The James Bond franchise has long offered memorable opening pre-title sequence and the Daniel Craig-era Bond films are no different: Skyfall opens with a propulsive action sequence climaxing in 007 being shot and falling off the top of a train in Istanbul, and Spectre opens with a single-take action scene set amidst Dia de Los Muertos celebrations in Mexico.
It is the opening scene in Craig’s first go-round as Bond that stands out the most. The opening was as stripped-down as the new, back-to-basics Bond was. The short scene doesn’t feature any wild pyrotechnics, outrageous stunts, or the like.
The scene is shot in black-and-white and shows us how Bond acquired his 00 status, by killing a treacherous MI6 agent and his contact, the latter of whom puts up a nasty fight in a bleached-white bathroom. Martin Campbell, who also directed GoldenEye, isn’t as stylish a filmmaker as Sam Mendes, but the unflinching, genuinely gritty style of this opening helps it stand out among modern Bond entries.
Casino Royale is the twenty-first in the Eon Productions James Bond series, and the third screen adaptation of Ian Fleming’s 1953 novel of the same name.
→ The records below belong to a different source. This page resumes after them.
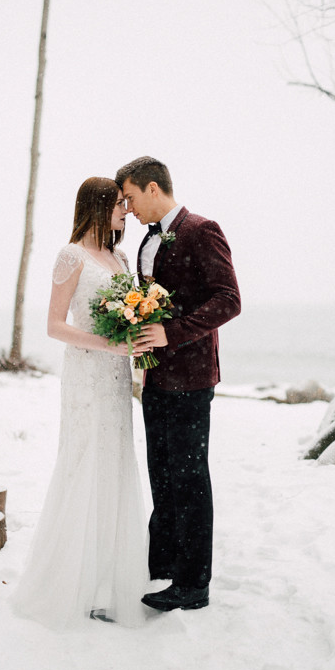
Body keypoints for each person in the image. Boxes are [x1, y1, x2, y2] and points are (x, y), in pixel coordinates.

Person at [13, 177, 148, 629]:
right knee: (86, 460)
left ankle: (107, 580)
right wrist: (109, 344)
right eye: (119, 204)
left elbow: (129, 316)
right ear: (98, 206)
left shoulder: (121, 258)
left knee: (114, 461)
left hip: (116, 377)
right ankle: (73, 582)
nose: (125, 211)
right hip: (87, 376)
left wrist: (135, 341)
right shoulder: (71, 255)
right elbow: (54, 325)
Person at [115, 156, 241, 612]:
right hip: (155, 378)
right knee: (162, 475)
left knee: (190, 479)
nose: (128, 208)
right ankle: (163, 565)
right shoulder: (146, 242)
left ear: (153, 188)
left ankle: (193, 584)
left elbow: (229, 299)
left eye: (130, 197)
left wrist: (173, 332)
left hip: (191, 378)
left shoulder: (202, 230)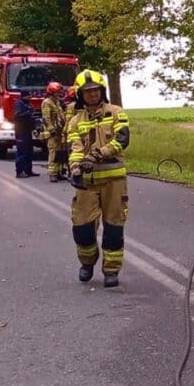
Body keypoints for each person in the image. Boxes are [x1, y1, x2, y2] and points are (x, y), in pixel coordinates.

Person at [67, 70, 130, 288]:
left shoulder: (116, 113)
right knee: (82, 228)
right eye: (88, 91)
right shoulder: (75, 122)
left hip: (114, 182)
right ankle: (87, 262)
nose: (92, 95)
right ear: (80, 95)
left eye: (96, 90)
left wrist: (97, 154)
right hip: (86, 183)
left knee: (113, 227)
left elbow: (122, 140)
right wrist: (75, 169)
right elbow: (74, 149)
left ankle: (111, 270)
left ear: (102, 91)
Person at [41, 82, 67, 182]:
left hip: (59, 131)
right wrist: (52, 129)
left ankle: (59, 172)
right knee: (53, 153)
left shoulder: (56, 102)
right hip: (52, 133)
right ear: (52, 92)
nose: (59, 93)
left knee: (60, 153)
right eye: (57, 92)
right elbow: (46, 117)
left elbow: (60, 116)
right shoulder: (47, 102)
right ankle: (52, 173)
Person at [13, 90, 38, 178]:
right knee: (21, 152)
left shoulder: (29, 104)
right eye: (29, 95)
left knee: (29, 151)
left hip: (28, 131)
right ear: (25, 96)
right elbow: (17, 115)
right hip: (21, 131)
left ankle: (28, 170)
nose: (30, 97)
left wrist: (34, 128)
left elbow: (32, 118)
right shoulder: (19, 104)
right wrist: (27, 114)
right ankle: (19, 172)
Directed by Martin Campbell and written by Neil Purvis, Robert Wade, and Paul Haggis, it is the first film to star Daniel Craig as the fictional MI6 agent James Bond. Produced by Eon Productions for Metro-Goldwyn-Mayer and Columbia Pictures. Following Die Another Day, Eon Productions decided to reboot the series, allowing them to show a less experienced and more vulnerable Bond.
Casino Royale takes place at the beginning of Bond’s career as Agent 007, as he is earning his license to kill. The plot has Bond on an assignment to bankrupt terrorist financier Le Chiffre in a high-stakes poker game at the Casino Royale in Montenegro; Bond falls in love with Vesper Lynd, a treasury employee assigned to provide the money he needs for the game. The film begins a story arc that continues in the 2008 film, Quantum of Solace.